* _TEXTO FORNECIDO_:
⟨

A geopolítica atual e eventos recentes
Os países bálticos – Estônia, Letônia e Lituânia – mantêm estreitas relações com a OTAN e a União Europeia (UE) desde a dissolução da União Soviética nos anos 1990, buscando rápida integração nas estruturas ocidentais de segurança e economia. A adesão à OTAN, em 2004, garantiu-lhes não apenas defesa coletiva, mas também uma subordinação à estratégia militar dos EUA e da aliança, aproximando-se das fronteiras da Rússia e aumentando as tensões regionais.
A entrada na União Europeia trouxe benefícios econômicos, como o acesso a mercados amplos e fundos de desenvolvimento, que modernizaram infraestruturas e economias. Entretanto, essa integração também aprofundou a dependência econômica dessas nações em relação aos recursos europeus, levantando questões sobre como essa dependência influencia suas agendas geopolíticas, frequentemente alinhadas aos interesses ocidentais. A disseminação dos valores europeus fortaleceu a identidade ocidental da região.
A vinculação com a OTAN e a UE também moldou as políticas de memória e identidades nacionais dos países bálticos. Críticas ao período soviético e a exaltação da resistência ao comunismo tornaram-se centrais nessas narrativas, refletidas na remoção de monumentos soviéticos e na revisão de currículos escolares. Este processo visa promover uma visão histórica que condena exclusivamente a era soviética, como descrito por Auers em Comparative Politics and Government of the Baltic States (2015).

⟩

* _INSTRUÇÕES DO EXERCÍCIO_: Dê prosseguimento ao texto sobre a geopolítica dos países bálticos, começando logo após a última frase apresentada.

Exercícios de interpretação de gráficos
⟨

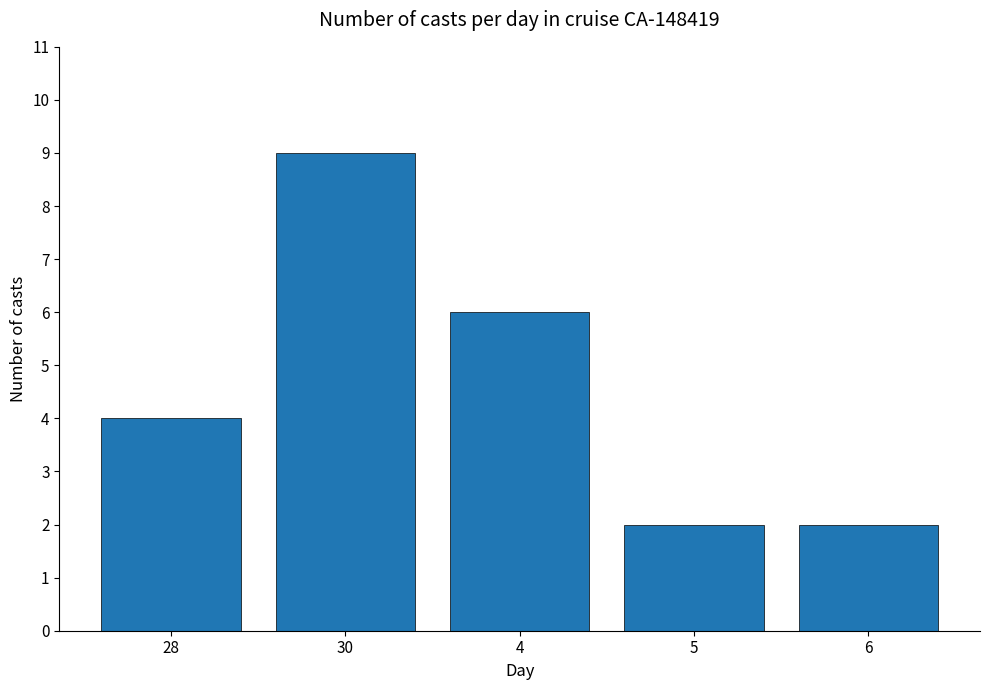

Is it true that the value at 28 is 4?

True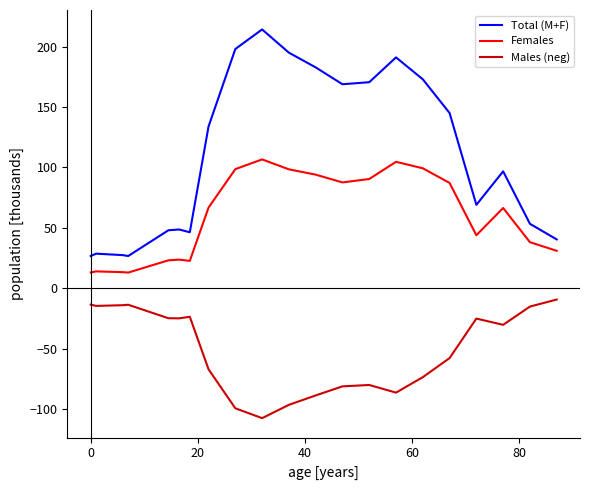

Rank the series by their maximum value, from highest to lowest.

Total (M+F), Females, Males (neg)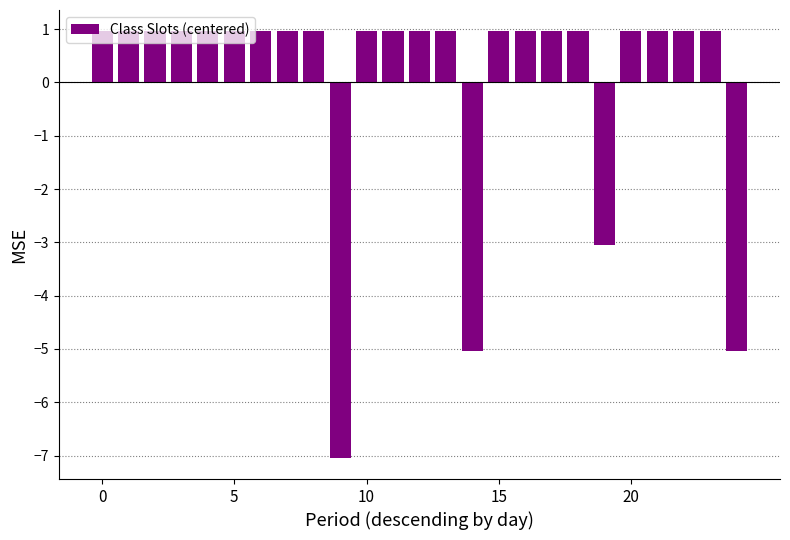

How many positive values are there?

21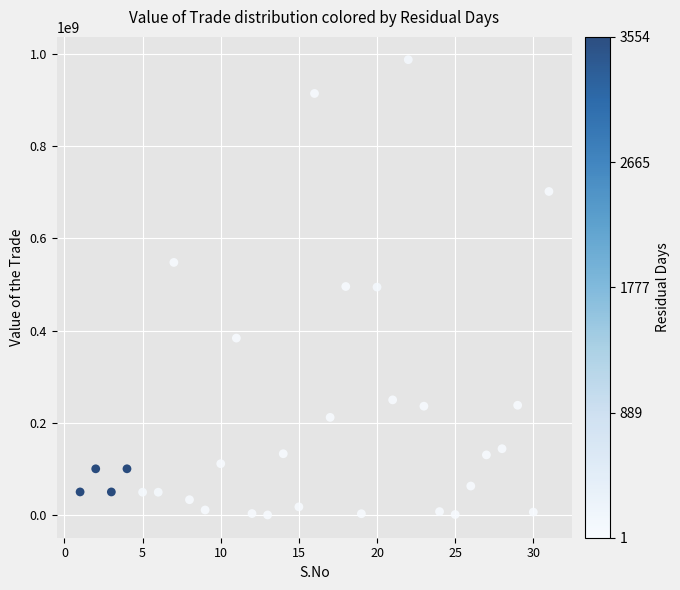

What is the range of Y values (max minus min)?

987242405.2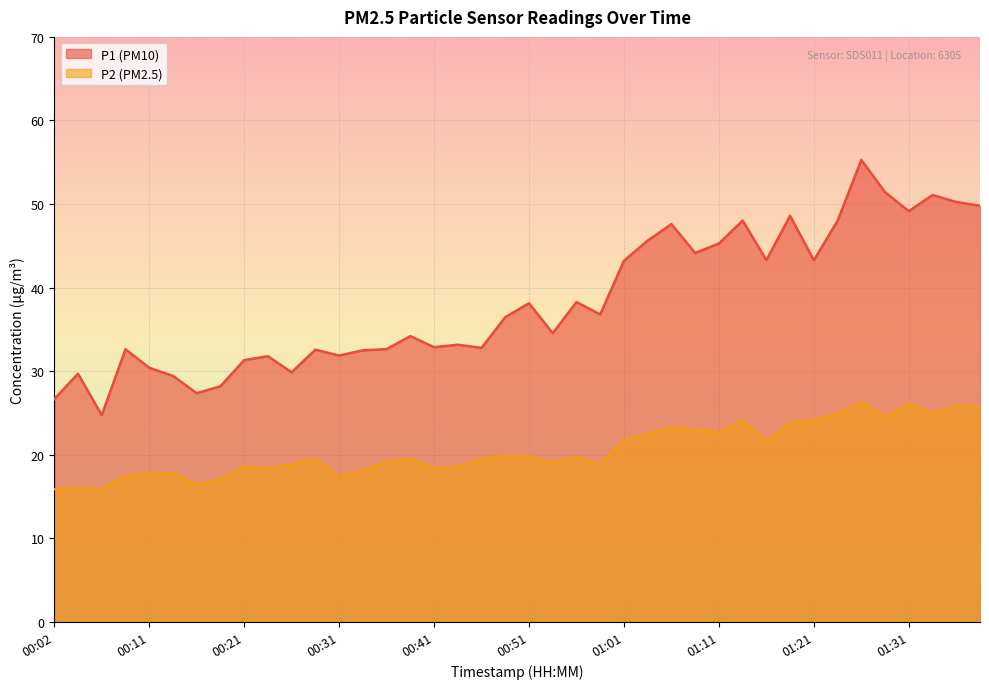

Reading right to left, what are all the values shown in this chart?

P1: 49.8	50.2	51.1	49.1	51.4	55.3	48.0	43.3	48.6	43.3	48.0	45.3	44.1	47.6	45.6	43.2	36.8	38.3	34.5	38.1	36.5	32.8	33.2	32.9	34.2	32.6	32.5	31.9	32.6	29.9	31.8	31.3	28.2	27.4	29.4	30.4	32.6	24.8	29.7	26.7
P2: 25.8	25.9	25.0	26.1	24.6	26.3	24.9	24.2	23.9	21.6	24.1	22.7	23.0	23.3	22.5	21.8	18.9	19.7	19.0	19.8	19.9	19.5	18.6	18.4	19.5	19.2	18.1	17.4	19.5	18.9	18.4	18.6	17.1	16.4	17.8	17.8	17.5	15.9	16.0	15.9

⟩
⟨

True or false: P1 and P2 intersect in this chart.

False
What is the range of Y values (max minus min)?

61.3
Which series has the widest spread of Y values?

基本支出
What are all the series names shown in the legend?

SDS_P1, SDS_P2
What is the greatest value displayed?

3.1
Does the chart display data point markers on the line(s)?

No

⟩

* _RESPOSTA DO EXERCÍCIO_:
O anticomunismo tornou-se parte integral da identidade política e cultural da região, celebrando figuras e eventos que simbolizam a resistência à “ocupação soviética”. A Rússia, por sua vez, critica essas políticas como tentativas de reescrever a história, marginalizando as populações de origem russa, e vê a expansão da OTAN como uma ameaça direta à sua segurança. Esse contínuo alinhamento dos países bálticos com o Ocidente perpetua tensões com a Rússia, posicionando a região como possível epicentro de conflitos futuros.
O revisionismo histórico anti-soviético e a russofobia são frequentemente utilizados como ferramentas geopolíticas para reforçar a identidade nacional dos países bálticos e justificar seu alinhamento com o Ocidente. Como argumentado por L. N. Zhilina em Systemic Nationalism (2022), tais narrativas desempenham um papel crucial na manutenção da unidade política e no fortalecimento de identidades nacionais anti-russas.
Este estudo, embora limitado por seu recorte temporal, oferece uma amostra das dinâmicas em curso na região, sem buscar esgotar o tema. O uso de justificativas históricas do século XX e anteriores continua a sustentar o revisionismo e a russofobia. Para uma análise detalhada, este artigo organiza os eventos recentes em áreas como cultura, educação, história, segurança e defesa, permitindo uma compreensão mais clara de como essas políticas são implementadas pelos governos da região.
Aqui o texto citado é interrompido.